Canadian robo-advisor becomes Muslim-friendly

The Shariah compliant robo-advisor fraternity has just gotten bigger with a new kid on the block: a Toronto-based digital investment manager has joined firms from the US and Malaysia in attempting to capture a slice of the 1.8 billion Muslim market with affordable and accessible investments.

Wealthsimple seems to have gotten the formula right with its new Muslim-friendly option allowing Shariah-conscious investors access to Halal investments for as low as CA$1 (82.15 US cents). Backed by Power Financial Group, which pumped in CA$100 million (US$82.15 million) in capital, the online platform, like New York-based Wahed, integrates the Modern Portfolio Theory in its passive investment strategy tracking exchange-traded funds instead of picking individual stocks. But unlike the US Islamic robo-advisor or even Labuan-based Farringdon Group, Wealthsimple has kept the entry level at CA$1 – Wahed’s stands at US$500 and Farringdon at US$4,000.

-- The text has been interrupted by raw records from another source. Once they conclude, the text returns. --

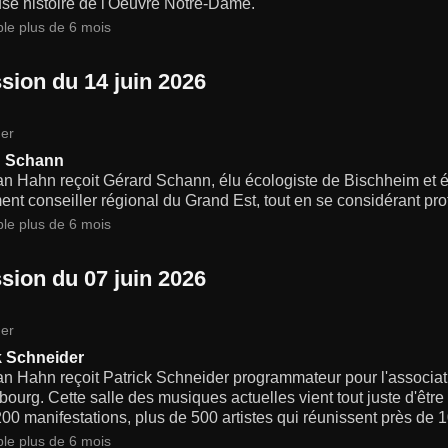
se histoire de l'Oeuvre Notre-Dame.
ble plus de 6 mois
sion du 14 juin 2026
er
d Schann
an Hahn reçoit Gérard Schann, élu écologiste de Bischheim et él
nt conseiller régional du Grand Est, tout en se considérant pr
ble plus de 6 mois
sion du 07 juin 2026
er
k Schneider
an Hahn reçoit Patrick Schneider programmateur pour l'associati
bourg. Cette salle des musiques actuelles vient tout juste d'êtr
00 manifestations, plus de 500 artistes qui réunissent près de 
ble plus de 6 mois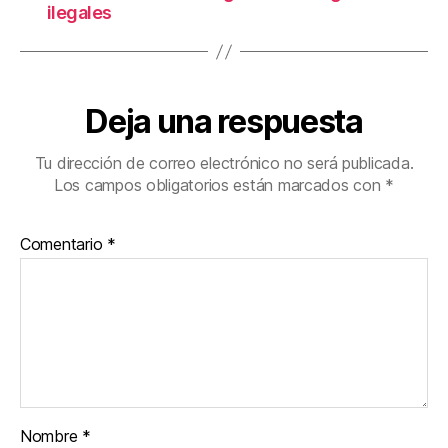
ilegales
Deja una respuesta
Tu dirección de correo electrónico no será publicada.
Los campos obligatorios están marcados con
*
Comentario
*
Nombre
*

“We want to enable everyone to live their best financial lives by making really great financial products and advice simple and accessible,” said Michael Katchen, CEO and co-founder of Wealthsimple. “A lot of the common financial products are off the table for observant Muslims, and many of the available options are expensive or have high minimums. We wanted to offer a portfolio that had all the benefits of our other portfolios while being compliant with Islamic investing practices.”

Modeled similarly to its existing standard and socially responsible investing portfolios, the Halal investing portfolio does not carry an account minimum and fees remain a flat and transparent 0.4-0.5% of assets managed, depending on the amount invested. Investments can be managed through its digital platform, and investors have unlimited access to financial advisors whom they can contact via the phone, emails or text messages.

The firm’s investment methodology has gained the greenlight of MSCI’s Shariah committee, and provides investors from Canada and the US exposure to an all-equity portfolio of 50 stocks closely tracking the MSCI ACWI Islamic Index.